Comments on recent events

In Congress, the new electoral legislation is discussed and voted, in pieces. The project by the rapporteur of Deputy Renata Abreu, (Podemos/SP) proposed the end of the open list proportional system, in force since 1945, and its replacement by the District and after 2022 a quasi-return to the mixed district formula, in which half of the House would be elected in single-member districts, the other half being elected by the current proportional system

With the District, the seats would be filled by the parliamentarians with the most votes in each State, requiring, still, a new barrier clause by which the parties should have a minimum of votes in each district.

Another proposition is the supplementary bill (PLP) 112/2021 establishing an electoral code that replaces the fragmented legislation on the matter. The matter is pending in the House, before going to the Senate. The loser in the Federal Chamber (first vote) was the District, however with massive support for party coalitions, which will allow the federation of parties in the next proportional elections.

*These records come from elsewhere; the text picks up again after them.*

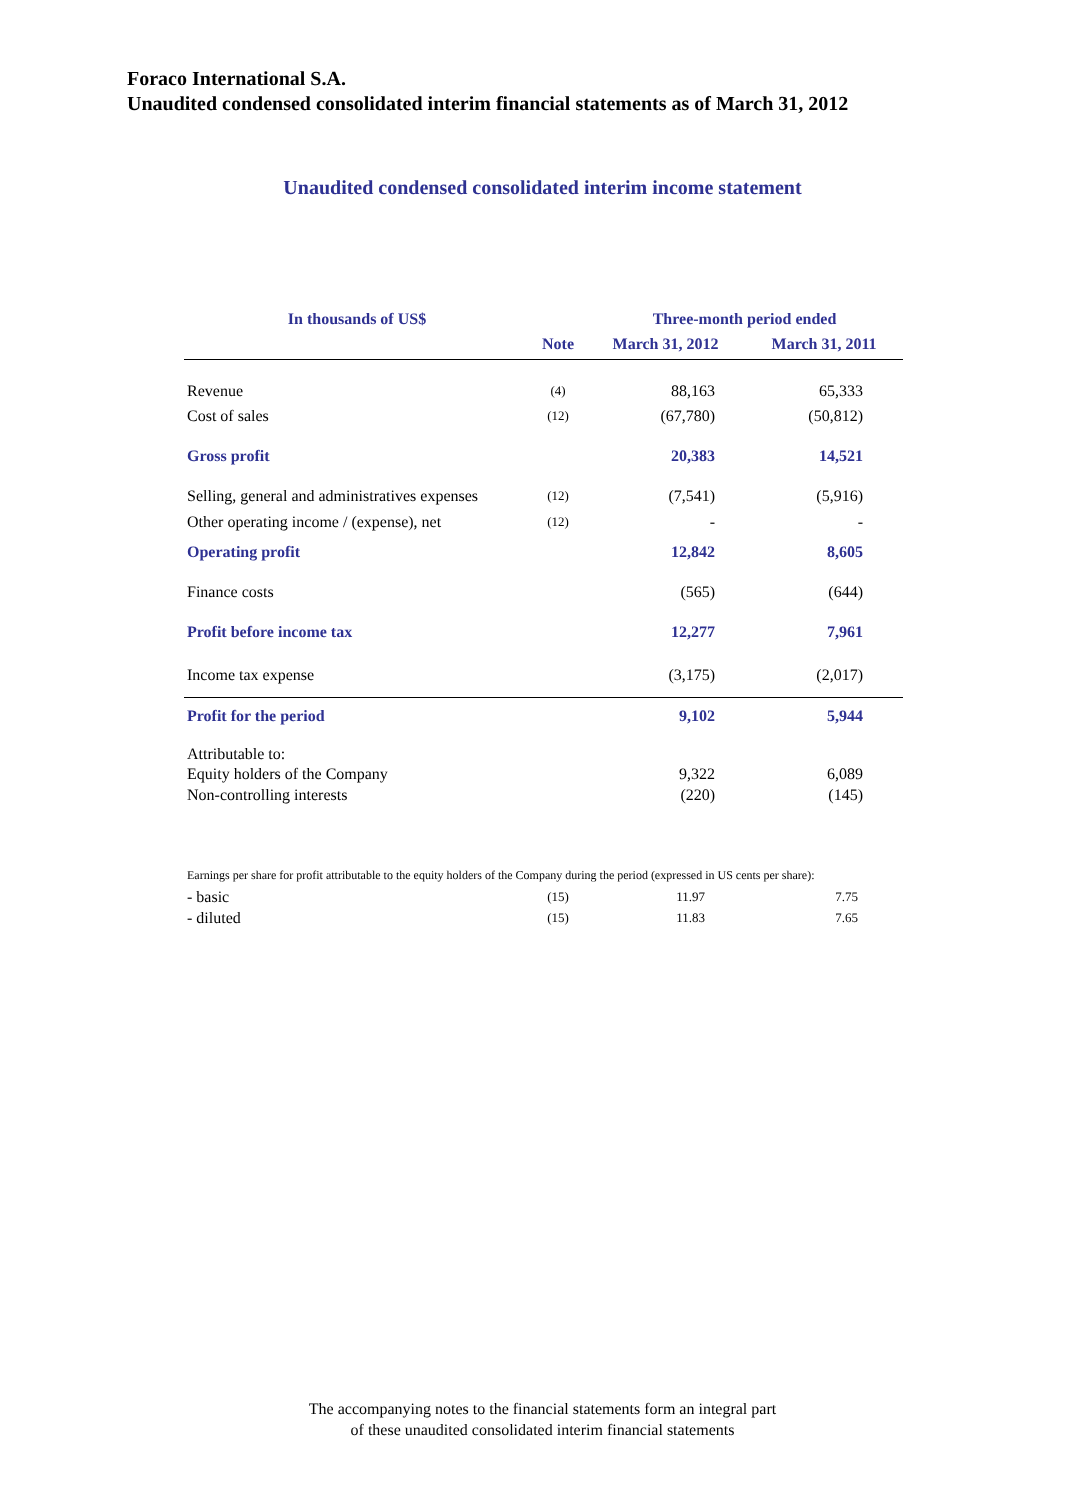Foraco International S.A.
Unaudited condensed consolidated interim financial statements as of March 31, 2012
Unaudited condensed consolidated interim income statement
| In thousands of US$ | | Three-month period ended | |
| --- | --- | --- | --- |
| | Note | March 31, 2012 | March 31, 2011 |
| Revenue | (4) | 88,163 | 65,333 |
| Cost of sales | (12) | (67,780) | (50,812) |
| Gross profit | | 20,383 | 14,521 |
| Selling, general and administratives expenses | (12) | (7,541) | (5,916) |
| Other operating income / (expense), net | (12) | - | - |
| Operating profit | | 12,842 | 8,605 |
| Finance costs | | (565) | (644) |
| Profit before income tax | | 12,277 | 7,961 |
| Income tax expense | | (3,175) | (2,017) |
| Profit for the period | | 9,102 | 5,944 |
| Attributable to: | | | |
| Equity holders of the Company | | 9,322 | 6,089 |
| Non-controlling interests | | (220) | (145) |
| Earnings per share for profit attributable to the equity holders of the Company during the period (expressed in US cents per share): | | | |
| - basic | (15) | 11.97 | 7.75 |
| - diluted | (15) | 11.83 | 7.65 |
The accompanying notes to the financial statements form an integral part
of these unaudited consolidated interim financial statements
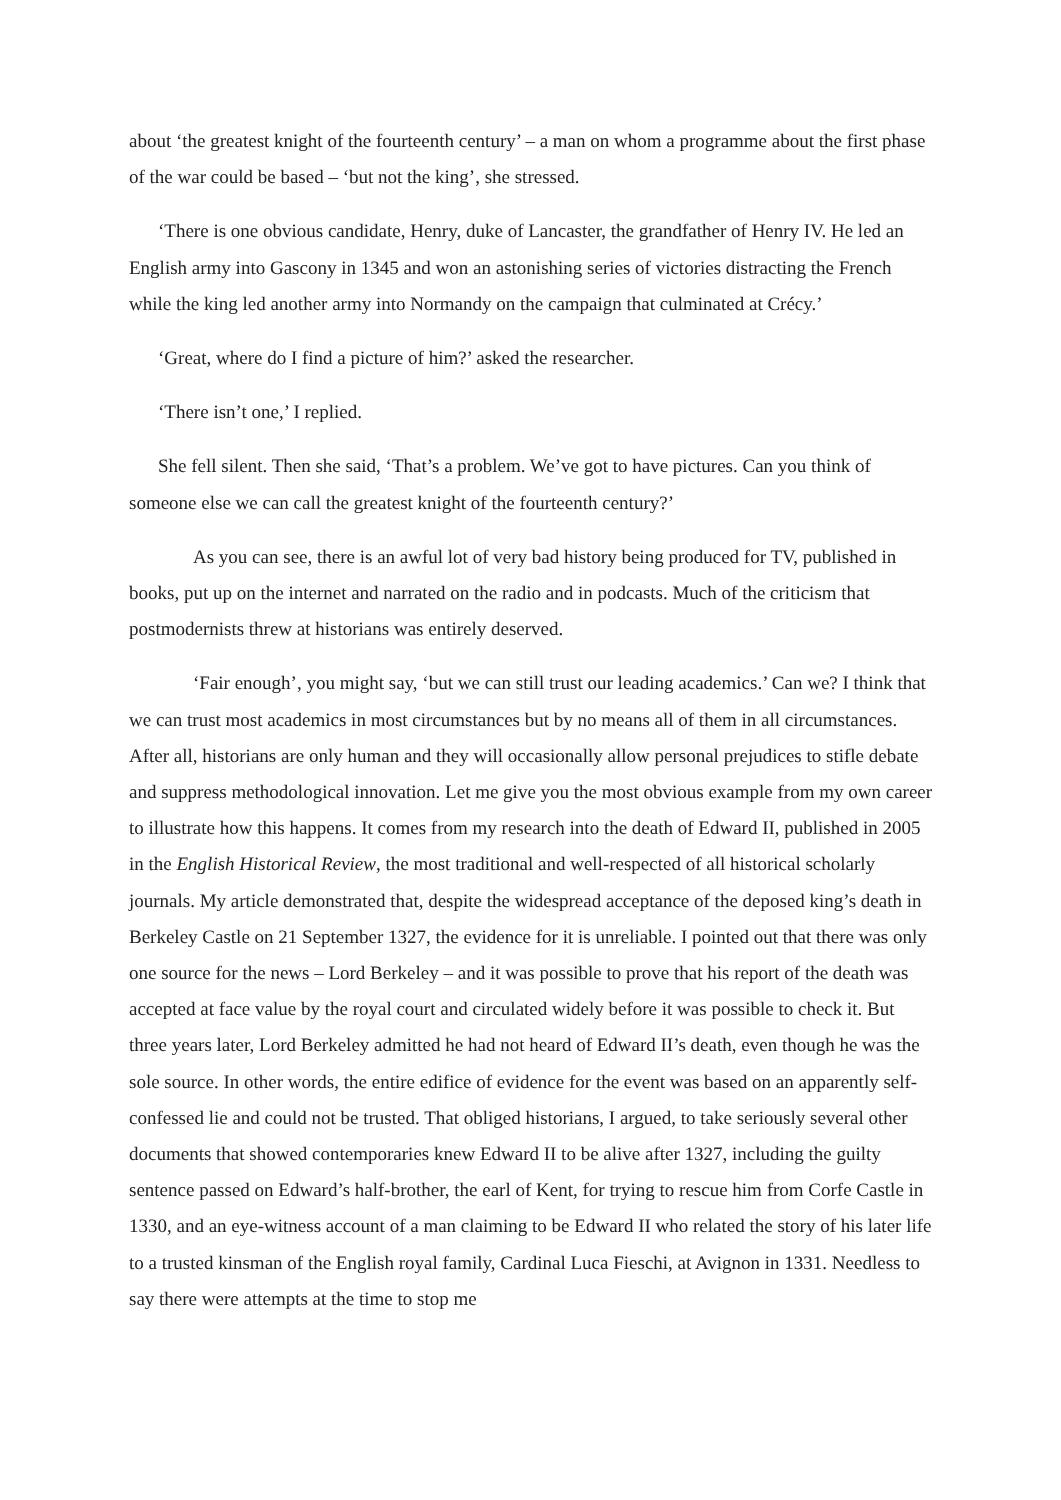about ‘the greatest knight of the fourteenth century’ – a man on whom a programme about the first phase of the war could be based – ‘but not the king’, she stressed.
‘There is one obvious candidate, Henry, duke of Lancaster, the grandfather of Henry IV. He led an English army into Gascony in 1345 and won an astonishing series of victories distracting the French while the king led another army into Normandy on the campaign that culminated at Crécy.’
‘Great, where do I find a picture of him?’ asked the researcher.
‘There isn’t one,’ I replied.
She fell silent. Then she said, ‘That’s a problem. We’ve got to have pictures. Can you think of someone else we can call the greatest knight of the fourteenth century?’
As you can see, there is an awful lot of very bad history being produced for TV, published in books, put up on the internet and narrated on the radio and in podcasts. Much of the criticism that postmodernists threw at historians was entirely deserved.
‘Fair enough’, you might say, ‘but we can still trust our leading academics.’ Can we? I think that we can trust most academics in most circumstances but by no means all of them in all circumstances. After all, historians are only human and they will occasionally allow personal prejudices to stifle debate and suppress methodological innovation. Let me give you the most obvious example from my own career to illustrate how this happens. It comes from my research into the death of Edward II, published in 2005 in the English Historical Review, the most traditional and well-respected of all historical scholarly journals. My article demonstrated that, despite the widespread acceptance of the deposed king’s death in Berkeley Castle on 21 September 1327, the evidence for it is unreliable. I pointed out that there was only one source for the news – Lord Berkeley – and it was possible to prove that his report of the death was accepted at face value by the royal court and circulated widely before it was possible to check it. But three years later, Lord Berkeley admitted he had not heard of Edward II’s death, even though he was the sole source. In other words, the entire edifice of evidence for the event was based on an apparently self-confessed lie and could not be trusted. That obliged historians, I argued, to take seriously several other documents that showed contemporaries knew Edward II to be alive after 1327, including the guilty sentence passed on Edward’s half-brother, the earl of Kent, for trying to rescue him from Corfe Castle in 1330, and an eye-witness account of a man claiming to be Edward II who related the story of his later life to a trusted kinsman of the English royal family, Cardinal Luca Fieschi, at Avignon in 1331. Needless to say there were attempts at the time to stop me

Other issues involved: (a) electoral polls would require a hit rate from the institute in the last five elections; (b) the supervisory capacity of the Electoral Justice is limited and the accountability obligations on the part of party leaders are reduced; (c) gender quotas do not advance; (d) there is no provision for quotas for blacks in electoral financing; (e) the revocation of mandates by the Electoral Justice is made more difficult and electoral crimes are transformed into civil infractions, such as transporting voters to the ballot box; (f) TSE decisions must be made one year in advance to apply to elections. All these measures, however, still depend on approval in the House and Senate.

Meanwhile, a labor mini-reform is proposed, coupled with emergency benefits against unemployment and support for informal workers. The precariousness of labor relations and the impediment to free access to the Labor Court are the most dramatic characteristics. At a cost of BRL 41 billion, the MP was approved by the Federal Chamber and is sent to the Senate.

The Ministry of Education continues to stand out for its inactivity. In addition to the failure of the calls to ENEM (49% of absentees), the minister makes new bombastic revelations of his primary thought (“the university is not for everyone”). He remains amazed at the breadth of education policies and the magnitude of his ministry. A disaster and a galloping privatist conversion of the criteria that should govern national education. Still within the scope of the MEC, the act of the president of CAPES naming her own student as its director of international cooperation, with an unfinished doctorate in Law at her family's university in the interior of São Paulo. An aberration!

Moreover, with the illustrative arrest of Roberto Jeferson (president of the PTB), the accusations against the president of the republic follow, which go as far as the allegation of witchcraft. Despite this, Banco Santander shelters a consultant from Brasilia who proposes a “coup” against Lula's intentions. An article was also published in Estadão, on August 13, by three large industrialists against the current polarization (Lula x Bolsonaro); however, with strong arguments against a change in the current political framework. Life goes on!

*Benicio Viero Schmidt is a retired professor of sociology at UnB and a consultant for Empower Consult. Author, among other books, of The State and urban policy in Brazil (LP&M).